■ **BRIEF**
From the listing below, reproduce word for word the part that opens with the line containing "right ankle: (493, 177)" and closes with the line containing "left wrist: (156, 257)"; reproduce nothing else.
Segment Open
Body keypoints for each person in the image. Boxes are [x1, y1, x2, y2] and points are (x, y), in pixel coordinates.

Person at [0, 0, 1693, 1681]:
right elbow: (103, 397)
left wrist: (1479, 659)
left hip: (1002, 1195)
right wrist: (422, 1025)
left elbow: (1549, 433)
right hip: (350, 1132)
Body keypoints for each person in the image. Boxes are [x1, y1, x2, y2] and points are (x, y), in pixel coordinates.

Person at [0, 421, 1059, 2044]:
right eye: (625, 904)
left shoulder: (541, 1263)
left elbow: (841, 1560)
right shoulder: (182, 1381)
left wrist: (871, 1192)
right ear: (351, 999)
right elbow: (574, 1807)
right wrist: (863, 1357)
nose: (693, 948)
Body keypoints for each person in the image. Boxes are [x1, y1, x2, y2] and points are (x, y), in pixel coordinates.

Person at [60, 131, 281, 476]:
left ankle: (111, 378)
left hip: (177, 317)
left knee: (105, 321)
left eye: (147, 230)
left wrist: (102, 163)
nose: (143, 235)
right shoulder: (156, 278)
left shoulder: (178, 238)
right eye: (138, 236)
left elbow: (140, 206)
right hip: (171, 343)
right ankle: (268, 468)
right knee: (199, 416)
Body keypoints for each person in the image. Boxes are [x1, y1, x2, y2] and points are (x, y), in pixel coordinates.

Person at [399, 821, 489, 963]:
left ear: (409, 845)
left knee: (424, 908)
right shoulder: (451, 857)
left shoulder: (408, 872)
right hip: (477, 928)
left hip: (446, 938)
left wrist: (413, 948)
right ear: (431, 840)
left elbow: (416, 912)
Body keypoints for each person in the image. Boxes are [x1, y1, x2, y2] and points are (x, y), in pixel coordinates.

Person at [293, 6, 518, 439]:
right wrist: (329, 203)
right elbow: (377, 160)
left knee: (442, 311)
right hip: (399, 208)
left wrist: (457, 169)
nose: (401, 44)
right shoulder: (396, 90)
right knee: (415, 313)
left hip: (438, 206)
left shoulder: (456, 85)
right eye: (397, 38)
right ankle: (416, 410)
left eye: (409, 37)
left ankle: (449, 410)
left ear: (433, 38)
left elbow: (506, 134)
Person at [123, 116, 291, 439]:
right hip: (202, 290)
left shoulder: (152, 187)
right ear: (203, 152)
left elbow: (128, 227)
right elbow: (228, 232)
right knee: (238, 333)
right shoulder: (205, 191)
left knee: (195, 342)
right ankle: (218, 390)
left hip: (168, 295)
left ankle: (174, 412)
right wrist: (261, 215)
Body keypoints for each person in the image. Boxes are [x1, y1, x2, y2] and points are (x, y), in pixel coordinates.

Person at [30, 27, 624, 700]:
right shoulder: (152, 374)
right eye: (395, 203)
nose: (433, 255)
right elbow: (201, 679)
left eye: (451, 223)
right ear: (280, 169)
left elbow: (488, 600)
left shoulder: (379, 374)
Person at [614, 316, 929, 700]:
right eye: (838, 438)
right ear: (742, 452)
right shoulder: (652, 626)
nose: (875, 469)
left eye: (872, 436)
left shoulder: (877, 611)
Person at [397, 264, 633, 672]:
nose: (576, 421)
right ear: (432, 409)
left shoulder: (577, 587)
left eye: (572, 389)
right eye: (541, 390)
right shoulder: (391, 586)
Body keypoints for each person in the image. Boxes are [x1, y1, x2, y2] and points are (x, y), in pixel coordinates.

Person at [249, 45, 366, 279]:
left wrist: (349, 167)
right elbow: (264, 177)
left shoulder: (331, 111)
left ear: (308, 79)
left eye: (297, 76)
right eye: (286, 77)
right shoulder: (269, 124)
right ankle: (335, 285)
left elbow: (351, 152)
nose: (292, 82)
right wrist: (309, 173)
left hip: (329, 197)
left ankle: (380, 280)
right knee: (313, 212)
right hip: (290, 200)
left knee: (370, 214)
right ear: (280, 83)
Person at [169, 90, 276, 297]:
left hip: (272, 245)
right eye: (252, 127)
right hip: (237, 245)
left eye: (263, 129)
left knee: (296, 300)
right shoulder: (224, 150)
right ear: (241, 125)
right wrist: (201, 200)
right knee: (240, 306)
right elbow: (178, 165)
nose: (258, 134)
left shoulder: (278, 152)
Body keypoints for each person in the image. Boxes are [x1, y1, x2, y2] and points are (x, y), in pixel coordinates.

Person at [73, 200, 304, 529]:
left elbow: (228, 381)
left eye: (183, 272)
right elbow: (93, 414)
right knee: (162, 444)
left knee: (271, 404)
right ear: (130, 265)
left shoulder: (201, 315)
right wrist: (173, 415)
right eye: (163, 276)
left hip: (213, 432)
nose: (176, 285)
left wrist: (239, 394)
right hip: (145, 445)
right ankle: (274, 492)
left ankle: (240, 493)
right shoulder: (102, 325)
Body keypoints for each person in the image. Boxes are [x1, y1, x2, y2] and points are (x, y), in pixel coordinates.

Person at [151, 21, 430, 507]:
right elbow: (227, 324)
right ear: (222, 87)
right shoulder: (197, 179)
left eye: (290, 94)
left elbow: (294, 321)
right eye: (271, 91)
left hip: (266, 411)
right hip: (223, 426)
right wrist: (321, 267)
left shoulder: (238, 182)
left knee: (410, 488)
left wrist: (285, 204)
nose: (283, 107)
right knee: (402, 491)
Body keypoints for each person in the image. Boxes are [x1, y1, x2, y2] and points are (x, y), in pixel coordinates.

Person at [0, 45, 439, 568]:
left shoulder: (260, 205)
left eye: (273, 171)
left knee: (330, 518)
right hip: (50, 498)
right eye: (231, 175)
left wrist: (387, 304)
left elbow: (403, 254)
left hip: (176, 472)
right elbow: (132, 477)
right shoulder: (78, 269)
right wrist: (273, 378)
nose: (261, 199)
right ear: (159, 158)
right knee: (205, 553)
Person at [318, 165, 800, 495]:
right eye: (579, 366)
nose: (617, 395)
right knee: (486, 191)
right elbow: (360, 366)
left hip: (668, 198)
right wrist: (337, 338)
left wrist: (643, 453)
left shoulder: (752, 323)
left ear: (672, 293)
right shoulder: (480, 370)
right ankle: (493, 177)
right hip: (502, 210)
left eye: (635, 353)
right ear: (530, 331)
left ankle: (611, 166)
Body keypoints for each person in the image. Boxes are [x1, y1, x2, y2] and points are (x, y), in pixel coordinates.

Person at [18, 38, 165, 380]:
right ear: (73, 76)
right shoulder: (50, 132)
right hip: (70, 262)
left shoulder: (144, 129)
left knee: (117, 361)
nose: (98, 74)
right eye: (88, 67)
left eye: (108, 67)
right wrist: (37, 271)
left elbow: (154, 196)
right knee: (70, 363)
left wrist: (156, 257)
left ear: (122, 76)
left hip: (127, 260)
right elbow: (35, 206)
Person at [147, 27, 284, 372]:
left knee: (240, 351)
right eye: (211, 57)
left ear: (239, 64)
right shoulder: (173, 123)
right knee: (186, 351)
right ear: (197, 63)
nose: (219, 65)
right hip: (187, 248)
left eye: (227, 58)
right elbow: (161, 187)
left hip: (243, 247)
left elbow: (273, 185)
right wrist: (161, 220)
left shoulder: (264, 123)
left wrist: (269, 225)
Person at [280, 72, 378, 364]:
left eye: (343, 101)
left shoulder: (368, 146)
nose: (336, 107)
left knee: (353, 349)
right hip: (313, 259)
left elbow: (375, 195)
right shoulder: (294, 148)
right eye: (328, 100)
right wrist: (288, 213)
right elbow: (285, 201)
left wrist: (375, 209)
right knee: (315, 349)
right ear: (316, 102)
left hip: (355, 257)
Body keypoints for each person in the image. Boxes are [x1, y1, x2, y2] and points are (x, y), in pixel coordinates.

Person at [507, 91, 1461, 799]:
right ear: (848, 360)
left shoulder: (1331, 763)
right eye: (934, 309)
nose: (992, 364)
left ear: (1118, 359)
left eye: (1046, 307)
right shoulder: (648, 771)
Segment Closed
■ **THE ANSWER**
right ankle: (493, 177)
right hip: (502, 210)
left eye: (635, 353)
right ear: (530, 331)
left ankle: (611, 166)
Body keypoints for each person in the image. Boxes are [x1, y1, x2, y2] and points are (x, y), in pixel coordinates.

Person at [18, 38, 165, 380]:
right ear: (73, 76)
right shoulder: (50, 132)
right hip: (70, 262)
left shoulder: (144, 129)
left knee: (117, 361)
nose: (98, 74)
right eye: (88, 67)
left eye: (108, 67)
right wrist: (37, 271)
left elbow: (154, 196)
right knee: (70, 363)
left wrist: (156, 257)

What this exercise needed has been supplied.